C’est précisément l’opposition entre souverainistes et autonomistes qui
nous empêche de sortir du carcan de la constitution canadienne. Il est par
ailleurs significatif de constater le désir, très majoritaire dans la
population, que les partis politiques qu’ils élisent règlent cette question
en leur proposant une solution crédible et réalisable, conduisant infailliblement à un
résultat qui ne dépende que de la volonté majoritaire du peuple québécois.

Récemment Bernard Frappier nous demandait à quelle condition la démarche
du Parti québécois serait-elle crédible
. À mes yeux, elle sera crédible si
 :

• D’ici et pendant la prochaine élection, le Parti québécois fait campagne
sur des solutions à nos grands problèmes de société actuels, et sur le
rapatriement des pouvoirs nécessaires pour les réaliser. Ce serait le but
d’une conversation nationale sérieuse, d’une convergence nationale.

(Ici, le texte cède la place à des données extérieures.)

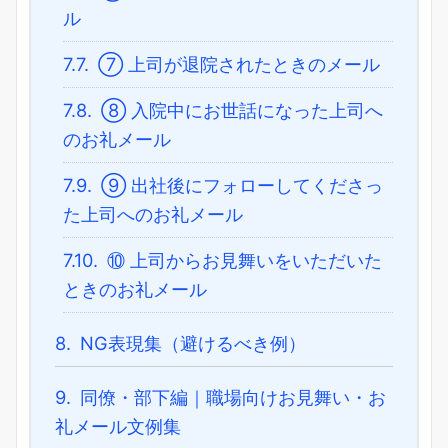
ル
7.7.
⑦ 上司が退院されたときのメール
7.8.
⑧ 入院中にお世話になった上司へ
のお礼メール
7.9.
⑨ 出社後にフォローしてくださっ
た上司へのお礼メール
7.10.
⑩ 上司からお見舞いをいただいた
ときのお礼メール
8.
NG表現集（避けるべき例）
9.
同僚・部下編｜職場向けお見舞い・お
礼メール文例集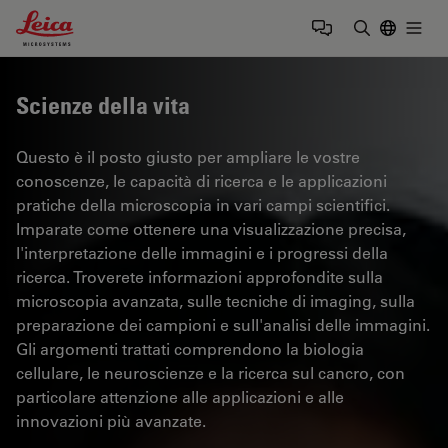
Leica Microsystems Logo
Togg
Inserire il 
Scienze della vita
Questo è il posto giusto per ampliare le vostre
conoscenze, le capacità di ricerca e le applicazioni
pratiche della microscopia in vari campi scientifici.
Imparate come ottenere una visualizzazione precisa,
l'interpretazione delle immagini e i progressi della
ricerca. Troverete informazioni approfondite sulla
microscopia avanzata, sulle tecniche di imaging, sulla
preparazione dei campioni e sull'analisi delle immagini.
Gli argomenti trattati comprendono la biologia
cellulare, le neuroscienze e la ricerca sul cancro, con
particolare attenzione alle applicazioni e alle
innovazioni più avanzate.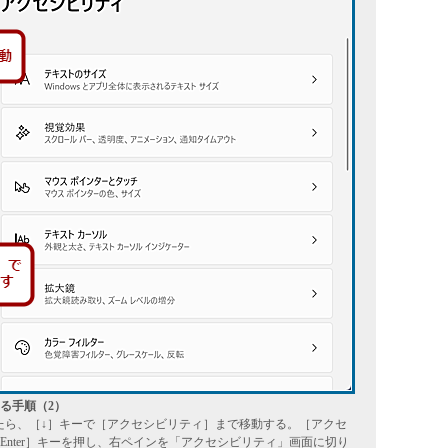
る手順（2）
したら、［↓］キーで［アクセシビリティ］まで移動する。［アクセ
nter］キーを押し、右ペインを「アクセシビリティ」画面に切り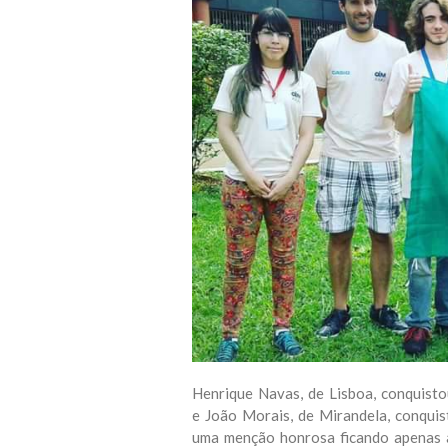
Henrique Navas, de Lisboa, conquisto
e João Morais, de Mirandela, conquis
uma menção honrosa ficando apenas 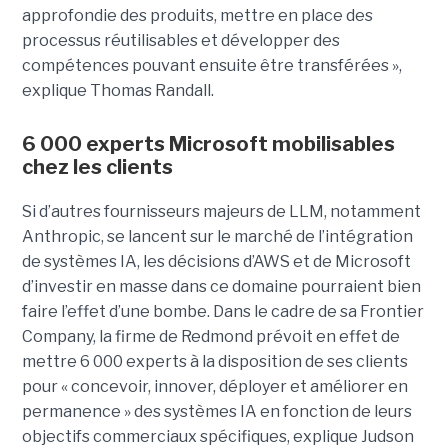
approfondie des produits, mettre en place des
processus réutilisables et développer des
compétences pouvant ensuite être transférées »,
explique Thomas Randall.
6 000 experts Microsoft mobilisables
chez les clients
Si d’autres fournisseurs majeurs de LLM, notamment
Anthropic, se lancent sur le marché de l’intégration
de systèmes IA, les décisions d’AWS et de Microsoft
d’investir en masse dans ce domaine pourraient bien
faire l’effet d’une bombe. Dans le cadre de sa Frontier
Company, la firme de Redmond prévoit en effet de
mettre 6 000 experts à la disposition de ses clients
pour « concevoir, innover, déployer et améliorer en
permanence » des systèmes IA en fonction de leurs
objectifs commerciaux spécifiques, explique Judson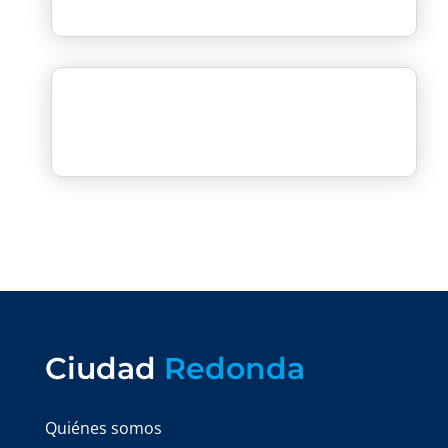
Ciudad
Redonda
Quiénes somos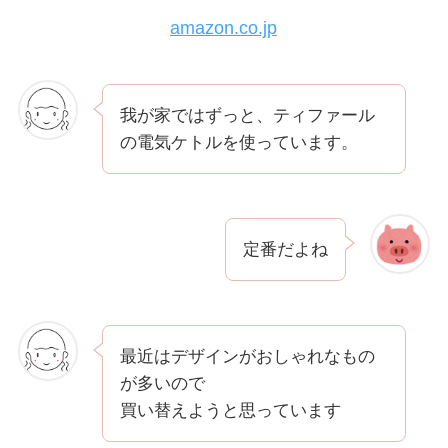
amazon.co.jp
我が家ではずっと、ティファール
の電気ケトルを使っています。
定番だよね
最近はデザインがおしゃれなもの
が多いので
買い替えようと思っています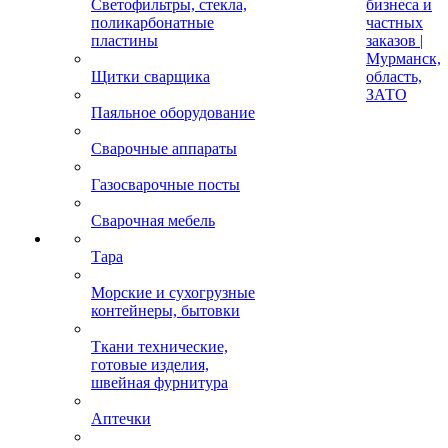
Светофильтры, стекла,
бизнеса и
поликарбонатные
частных
пластины
заказов |
Мурманск,
Щитки сварщика
область,
ЗАТО
Паяльное оборудование
Сварочные аппараты
Газосварочные посты
Сварочная мебель
Тара
Морские и сухогрузные
контейнеры, бытовки
Ткани технические,
готовые изделия,
швейная фурнитура
Аптечки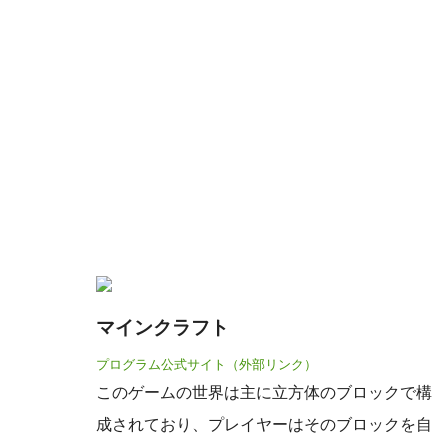
マインクラフト
プログラム公式サイト（外部リンク）
このゲームの世界は主に立方体のブロックで構
成されており、プレイヤーはそのブロックを自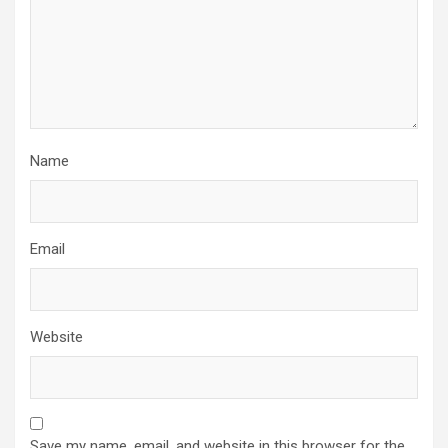
Name
Email
Website
Save my name, email, and website in this browser for the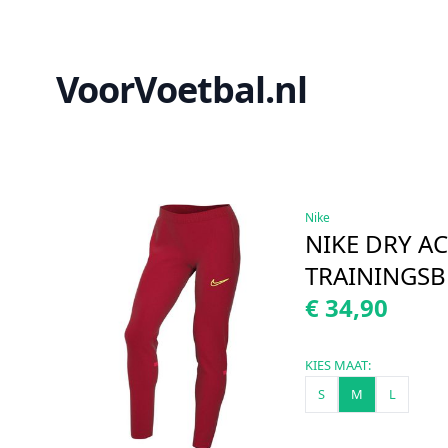
VoorVoetbal.nl
Nike
NIKE DRY A
TRAININGS
€ 34,90
KIES MAAT:
S
M
L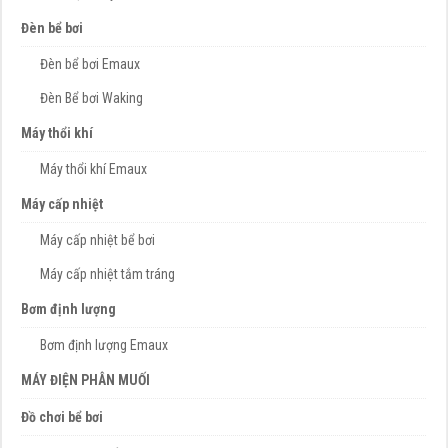
Đèn bể bơi
Đèn bể bơi Emaux
Đèn Bể bơi Waking
Máy thổi khí
Máy thổi khí Emaux
Máy cấp nhiệt
Máy cấp nhiệt bể bơi
Máy cấp nhiệt tắm tráng
Bơm định lượng
Bơm định lượng Emaux
MÁY ĐIỆN PHÂN MUỐI
Đồ chơi bể bơi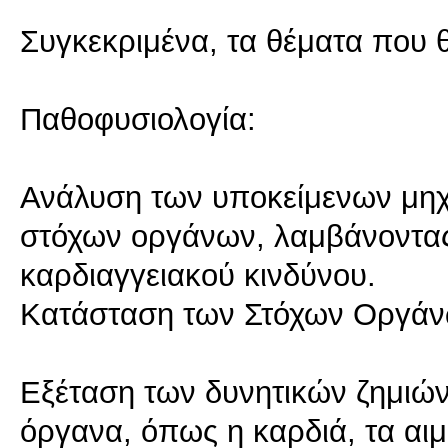
Συγκεκριμένα, τα θέματα που
Παθοφυσιολογία:
Ανάλυση των υποκείμενων μηχ
στόχων οργάνων, λαμβάνοντα
καρδιαγγειακού κινδύνου.
Κατάσταση των Στόχων Οργάν
Εξέταση των δυνητικών ζημιώ
όργανα, όπως η καρδιά, τα αιμ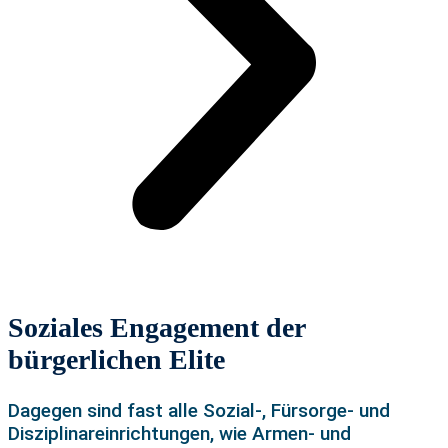
Soziales Engagement der
bürgerlichen Elite
Dagegen sind fast alle Sozial-, Fürsorge- und
Disziplinareinrichtungen, wie Armen- und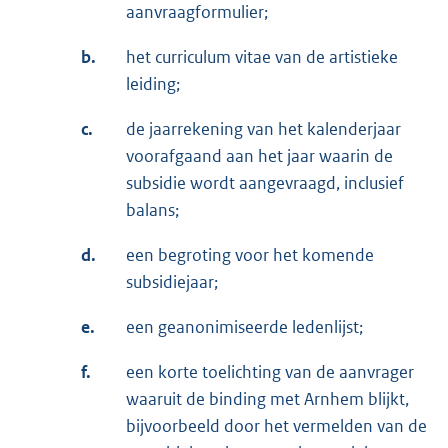
aanvraagformulier;
b.
het curriculum vitae van de artistieke
leiding;
c.
de jaarrekening van het kalenderjaar
voorafgaand aan het jaar waarin de
subsidie wordt aangevraagd, inclusief
balans;
d.
een begroting voor het komende
subsidiejaar;
e.
een geanonimiseerde ledenlijst;
f.
een korte toelichting van de aanvrager
waaruit de binding met Arnhem blijkt,
bijvoorbeeld door het vermelden van de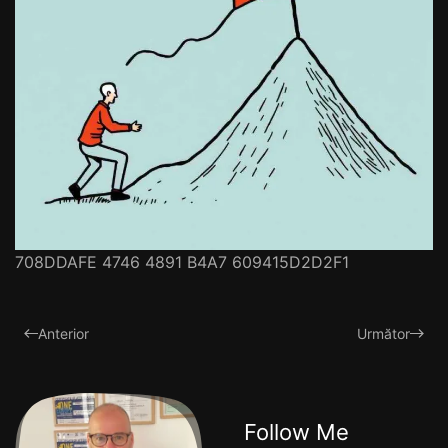
708DDAFE 4746 4891 B4A7 609415D2D2F1
Anterior
Următor
Follow Me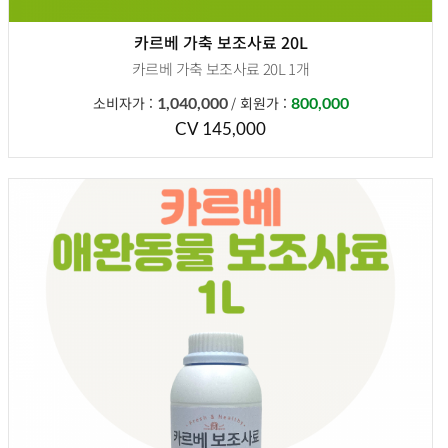
카르베 가축 보조사료 20L
카르베 가축 보조사료 20L 1개
말통 뚜껑은 말통 오프너 사용하셔야 개봉됩니다.
소비자가 :
1,040,000
회원가 :
800,000
/
CV 145,000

• Il vise à dégager une majorité claire sur la question nationale au-delà
des différences partisanes et fait porter l’élection sur un pas substantiel
vers la souveraineté : le rapatriement de nos impôts au Québec et d’autres
moyens appuyés par la population.

• Il s’engage après l’élection, dès que cette majorité est atteinte, à
procéder au rapatriement des impôts à Québec, unilatéralement si
nécessaire, et si, elle ne l’était pas, à créer une telle majorité en vue
d’un prochain référendum ou d’une autre élection.

Autrement dit, il faut démontrer que nous sommes déterminés, je dis bien
déterminés, à appliquer la loi 99 votée par l’Assemblée Nationale qui
affirme que « seul le peuple québécois a le droit de choisir le régime
politique et le statut juridique du Québec ».

Je pense que beaucoup ne tirent toujours pas toutes les conséquences de
cet énoncé. Il affirme la prédominance de la légitimité créée par la
volonté populaire québécoise sur celle d’une Constitution canadienne qui
nous a été imposée, sans aucune consultation de la population en 1867, en
1931 et en 1982. Même si dans les faits, depuis 1982, le Gouvernement du
Québec a respecté la situation juridique nouvelle créée par le Canada Bill,
nous ne la respectons que parce qu’elle n’a pu encore pu être remplacée par
une autre légitimité issue de la volonté populaire majoritaire du peuple
québécois.

La solution passe par une volonté majoritaire de la population. Avec une
telle volonté, exprimée par élection ou référendum, tout devient possible.
Sans cette volonté et cette légitimité, aucun Gouvernement du Québec
n’aurait pas la force suffisante pour faire respecter ses décisions par la
population. Les divers partis seront crédibles à mes yeux s’ils contribuent
à établir une telle légitimité, au delà de leurs intérêts partisans.

Gilbert Paquette, vice-président des IPSO.